Without realising it, you are basing much of your argument on theology. You act as if Islam emerged fully formed, just as in the way the tradition teaches it. You just see a cartoonish version though where a dishonest plagiariser copies a load of Waraqa's texts and 'reveals' it to a bunch of credulous disciples who don't know any better as they are unfamiliar with the source material. You treat the Arabs as 'outsiders' to the traditions, people who are stealing the culture of others rather than participating in an evolution of their own cultural environement.
The Islamic tradition and academic history are two very different things though. From an academic perspective, much of the tradition is 2+ centuries late and appears to have been created for exegetic purposes. As such, it is often not given much credibility in terms of working out what the real events of 7th C Arabia actually were.
The classical exegetes simply don't know how to interpret numerous parts of the Quran; some of them have as many of 10+ completely different interpretations from different scholars. Often, aspects of the sirah appear to have been built around offering explanations for these, often unconvincingly.

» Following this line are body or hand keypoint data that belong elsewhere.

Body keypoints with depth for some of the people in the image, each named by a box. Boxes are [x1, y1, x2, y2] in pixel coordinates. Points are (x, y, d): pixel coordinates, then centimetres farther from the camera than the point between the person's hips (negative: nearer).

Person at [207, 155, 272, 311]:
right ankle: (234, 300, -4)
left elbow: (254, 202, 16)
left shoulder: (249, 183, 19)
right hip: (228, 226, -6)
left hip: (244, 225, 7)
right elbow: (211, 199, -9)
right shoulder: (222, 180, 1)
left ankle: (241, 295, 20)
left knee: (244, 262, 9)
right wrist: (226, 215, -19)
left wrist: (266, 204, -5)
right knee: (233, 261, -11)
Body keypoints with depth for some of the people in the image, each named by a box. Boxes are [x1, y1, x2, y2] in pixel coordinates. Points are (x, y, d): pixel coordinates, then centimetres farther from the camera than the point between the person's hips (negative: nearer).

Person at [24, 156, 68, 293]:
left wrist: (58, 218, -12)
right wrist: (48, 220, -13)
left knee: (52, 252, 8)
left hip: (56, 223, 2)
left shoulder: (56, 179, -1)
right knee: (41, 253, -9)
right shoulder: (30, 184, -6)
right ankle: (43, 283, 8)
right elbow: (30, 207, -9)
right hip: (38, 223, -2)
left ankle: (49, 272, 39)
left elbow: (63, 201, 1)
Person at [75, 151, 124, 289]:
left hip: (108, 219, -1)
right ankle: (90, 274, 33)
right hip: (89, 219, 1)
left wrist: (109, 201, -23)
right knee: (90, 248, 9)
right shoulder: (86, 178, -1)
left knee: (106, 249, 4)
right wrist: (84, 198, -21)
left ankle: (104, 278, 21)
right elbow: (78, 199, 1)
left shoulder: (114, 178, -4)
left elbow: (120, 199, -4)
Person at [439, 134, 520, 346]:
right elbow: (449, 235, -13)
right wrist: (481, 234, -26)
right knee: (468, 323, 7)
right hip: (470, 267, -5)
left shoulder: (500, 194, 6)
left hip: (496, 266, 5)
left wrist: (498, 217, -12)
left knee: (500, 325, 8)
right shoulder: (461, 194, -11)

This is a very good, short and non-technical article by Gabriel S Reynolds with some examples (I know you have decided that I am an apologist who only links to apologists and you must instinctively try to refute everything I say, I've absolutely no idea why you decided this, but if you actually read some of them with an open mind you will quickly see otherwise):
http://www.firstthings.com/article/2009/11/reading-the-quran-through-the-bible
Another case is the Qur’an’s reference to the laughter of Sarah (a name that does not appear in the text; the only woman given a name in the Qur’an is Mary). In Genesis, Sarah laughs after she hears the annunciation of Isaac’s birth, but the Qur’an refers to her laughter first. Accordingly, Muslim commentators struggle to explain why she laughed. One famous commentator, the tenth-century al-Tabari, wonders if she laughed out of frustration when the visitors would not eat the food she prepared or if she laughed out of relief when she realized that the visitors did not have the habits of the Sodomites. Yet the reader who knows the Bible will understand that Sarah laughed out of surprise at the promise of a son in her old age, even if the Qur’an—for the sake of a rhyme in Arabic—reports these events in reverse order.
In such cases the Qur’an seems to count on its audience’s knowledge of the Bible. Indeed, by taking a liberty with the order of the story, the Qur’an seems utterly confident in that knowledge. It expects that the reader has the Qur’an in one hand and the Bible in the other.